**Task objective**
Look through the records below, and copy out every line that holds the string "needed".

**Input records**
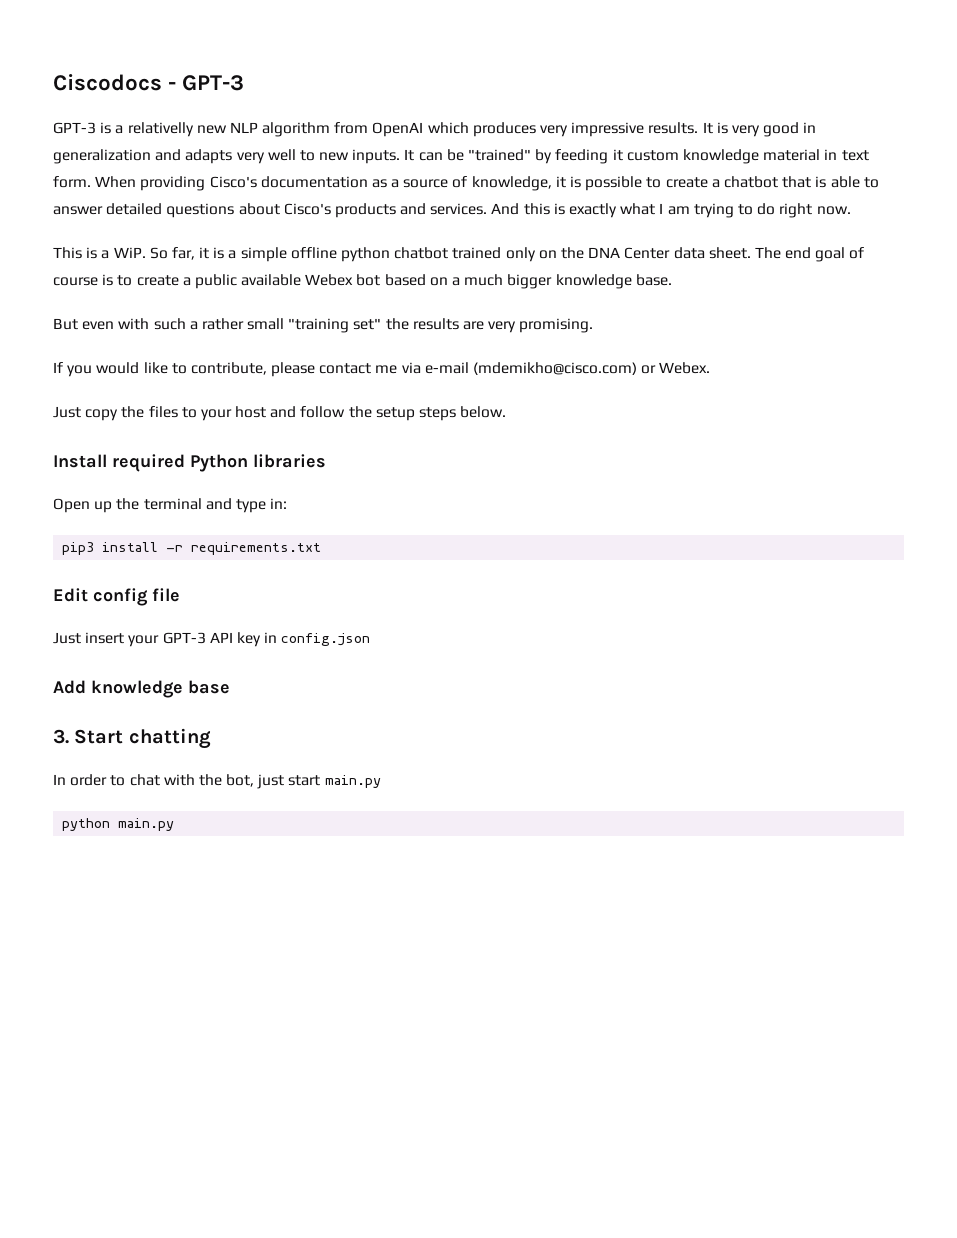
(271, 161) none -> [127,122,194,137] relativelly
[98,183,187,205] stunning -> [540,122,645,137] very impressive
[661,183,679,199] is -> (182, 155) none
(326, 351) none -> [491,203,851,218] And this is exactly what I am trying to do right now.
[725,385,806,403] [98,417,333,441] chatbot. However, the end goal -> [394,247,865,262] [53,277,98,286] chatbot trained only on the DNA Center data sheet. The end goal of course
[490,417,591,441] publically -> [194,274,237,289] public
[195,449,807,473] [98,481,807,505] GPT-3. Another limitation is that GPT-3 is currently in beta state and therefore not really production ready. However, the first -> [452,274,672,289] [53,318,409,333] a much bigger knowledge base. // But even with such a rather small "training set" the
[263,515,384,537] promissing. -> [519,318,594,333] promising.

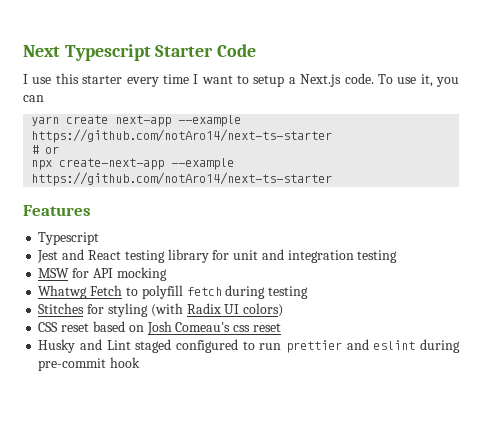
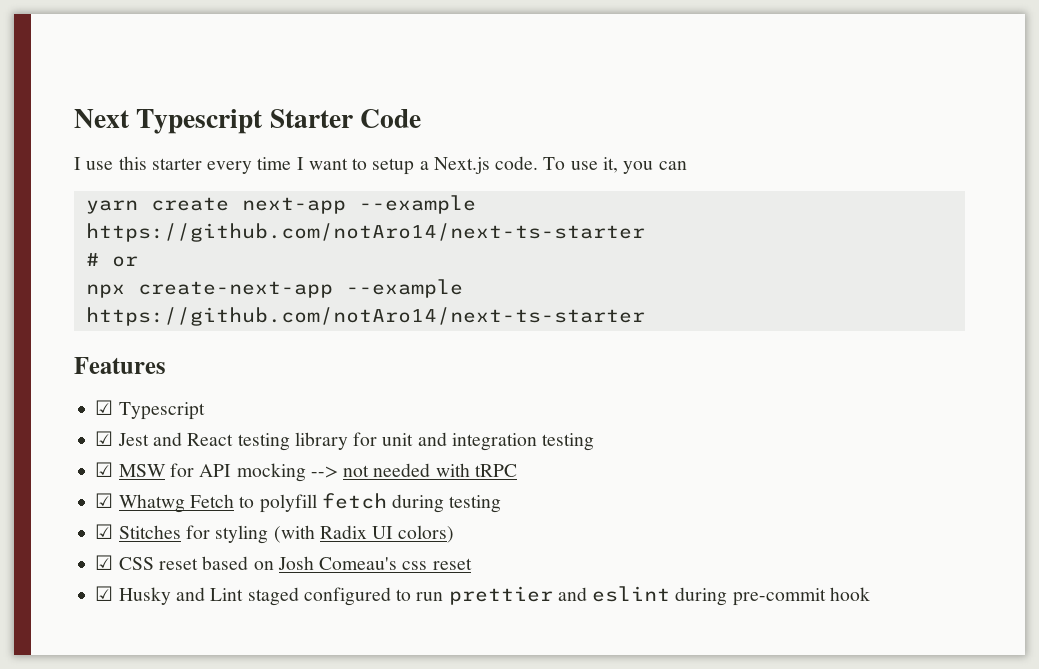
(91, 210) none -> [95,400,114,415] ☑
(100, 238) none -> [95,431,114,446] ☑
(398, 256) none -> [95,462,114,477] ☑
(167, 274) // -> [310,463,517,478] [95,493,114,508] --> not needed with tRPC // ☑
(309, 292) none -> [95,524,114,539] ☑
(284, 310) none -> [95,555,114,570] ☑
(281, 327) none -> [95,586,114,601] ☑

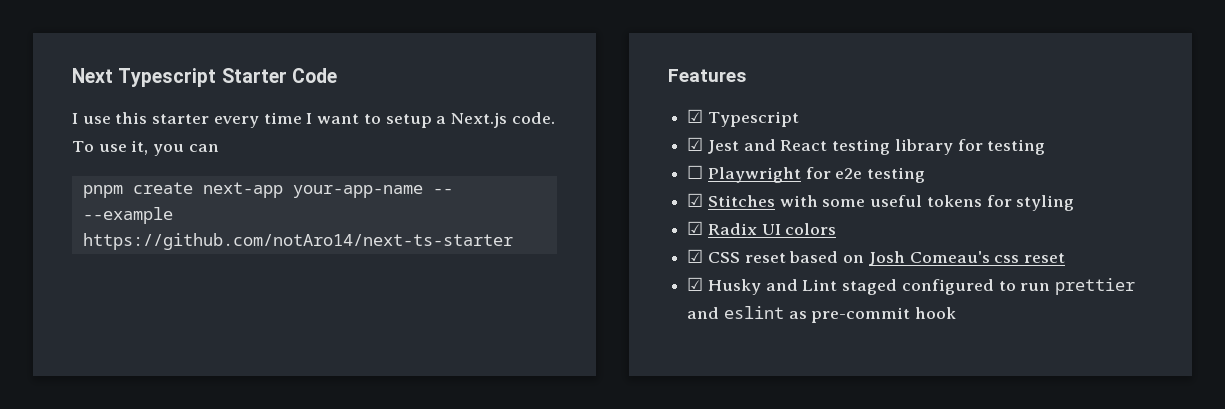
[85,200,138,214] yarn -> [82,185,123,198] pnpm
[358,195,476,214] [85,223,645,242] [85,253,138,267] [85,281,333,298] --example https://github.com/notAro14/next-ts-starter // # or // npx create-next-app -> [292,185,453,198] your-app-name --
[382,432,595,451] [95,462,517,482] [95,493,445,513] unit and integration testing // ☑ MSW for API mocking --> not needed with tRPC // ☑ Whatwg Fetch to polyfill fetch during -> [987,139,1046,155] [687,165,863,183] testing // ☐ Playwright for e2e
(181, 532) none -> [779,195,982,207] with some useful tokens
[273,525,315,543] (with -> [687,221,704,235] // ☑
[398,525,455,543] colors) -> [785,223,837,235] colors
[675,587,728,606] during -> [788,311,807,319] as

**Answer below**
(167, 274) // -> [310,463,517,478] [95,493,114,508] --> not needed with tRPC // ☑
[382,432,595,451] [95,462,517,482] [95,493,445,513] unit and integration testing // ☑ MSW for API mocking --> not needed with tRPC // ☑ Whatwg Fetch to polyfill fetch during -> [987,139,1046,155] [687,165,863,183] testing // ☐ Playwright for e2e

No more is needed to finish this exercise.